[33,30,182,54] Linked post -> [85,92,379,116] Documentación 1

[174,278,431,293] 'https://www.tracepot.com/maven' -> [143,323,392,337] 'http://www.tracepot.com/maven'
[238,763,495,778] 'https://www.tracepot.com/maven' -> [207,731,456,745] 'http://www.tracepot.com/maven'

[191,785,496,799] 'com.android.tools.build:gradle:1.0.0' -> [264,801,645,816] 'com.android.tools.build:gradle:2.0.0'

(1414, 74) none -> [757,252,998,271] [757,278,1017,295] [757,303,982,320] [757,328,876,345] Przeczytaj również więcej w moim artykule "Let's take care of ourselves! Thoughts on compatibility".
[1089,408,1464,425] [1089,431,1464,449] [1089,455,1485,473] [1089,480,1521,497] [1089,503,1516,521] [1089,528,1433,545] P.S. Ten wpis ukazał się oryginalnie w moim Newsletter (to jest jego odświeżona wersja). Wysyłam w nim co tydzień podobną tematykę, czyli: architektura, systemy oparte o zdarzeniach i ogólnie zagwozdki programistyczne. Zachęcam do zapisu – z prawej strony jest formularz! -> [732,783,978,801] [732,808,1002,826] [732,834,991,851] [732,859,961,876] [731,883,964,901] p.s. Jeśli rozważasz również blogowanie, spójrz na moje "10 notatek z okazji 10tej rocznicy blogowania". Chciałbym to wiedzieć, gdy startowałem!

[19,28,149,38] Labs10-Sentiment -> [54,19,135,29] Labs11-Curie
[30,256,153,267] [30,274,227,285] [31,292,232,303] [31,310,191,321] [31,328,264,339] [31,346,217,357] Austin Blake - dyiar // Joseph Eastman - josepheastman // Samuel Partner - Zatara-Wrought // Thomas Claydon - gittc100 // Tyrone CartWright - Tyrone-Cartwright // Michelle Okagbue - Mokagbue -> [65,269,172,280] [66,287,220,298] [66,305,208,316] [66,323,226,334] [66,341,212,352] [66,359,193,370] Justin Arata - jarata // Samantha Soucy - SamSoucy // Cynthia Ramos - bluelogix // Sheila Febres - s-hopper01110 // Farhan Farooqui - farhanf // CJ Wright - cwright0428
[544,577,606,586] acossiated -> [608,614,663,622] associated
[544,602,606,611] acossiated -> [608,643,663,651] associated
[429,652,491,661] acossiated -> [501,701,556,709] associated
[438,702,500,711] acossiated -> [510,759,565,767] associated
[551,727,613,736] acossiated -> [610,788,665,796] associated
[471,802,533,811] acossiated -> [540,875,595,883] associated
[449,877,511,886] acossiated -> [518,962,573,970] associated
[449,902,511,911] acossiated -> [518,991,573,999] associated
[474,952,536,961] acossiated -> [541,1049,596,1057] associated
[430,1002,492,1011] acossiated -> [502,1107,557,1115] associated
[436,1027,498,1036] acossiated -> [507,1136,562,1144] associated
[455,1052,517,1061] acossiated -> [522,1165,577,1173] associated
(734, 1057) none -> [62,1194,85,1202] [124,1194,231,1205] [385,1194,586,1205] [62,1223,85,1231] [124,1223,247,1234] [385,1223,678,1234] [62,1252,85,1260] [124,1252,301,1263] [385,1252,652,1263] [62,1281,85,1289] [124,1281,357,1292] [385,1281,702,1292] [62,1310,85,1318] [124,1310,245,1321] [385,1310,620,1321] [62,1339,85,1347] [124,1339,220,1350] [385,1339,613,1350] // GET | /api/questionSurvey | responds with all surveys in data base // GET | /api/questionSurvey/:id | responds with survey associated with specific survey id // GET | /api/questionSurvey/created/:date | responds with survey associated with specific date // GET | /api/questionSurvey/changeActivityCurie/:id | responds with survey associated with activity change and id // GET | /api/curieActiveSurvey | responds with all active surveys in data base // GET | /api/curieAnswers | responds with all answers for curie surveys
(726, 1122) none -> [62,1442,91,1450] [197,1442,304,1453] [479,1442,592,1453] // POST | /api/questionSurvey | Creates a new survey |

» WORK REQUIRED
Retype only the lines above between the line with "[436,1027,498,1036] acossiated ->" and the line with "[455,1052,517,1061] acossiated ->", counting those two lines as well, and keep every character as it is.

» FINAL ANSWER
[436,1027,498,1036] acossiated -> [507,1136,562,1144] associated
[455,1052,517,1061] acossiated -> [522,1165,577,1173] associated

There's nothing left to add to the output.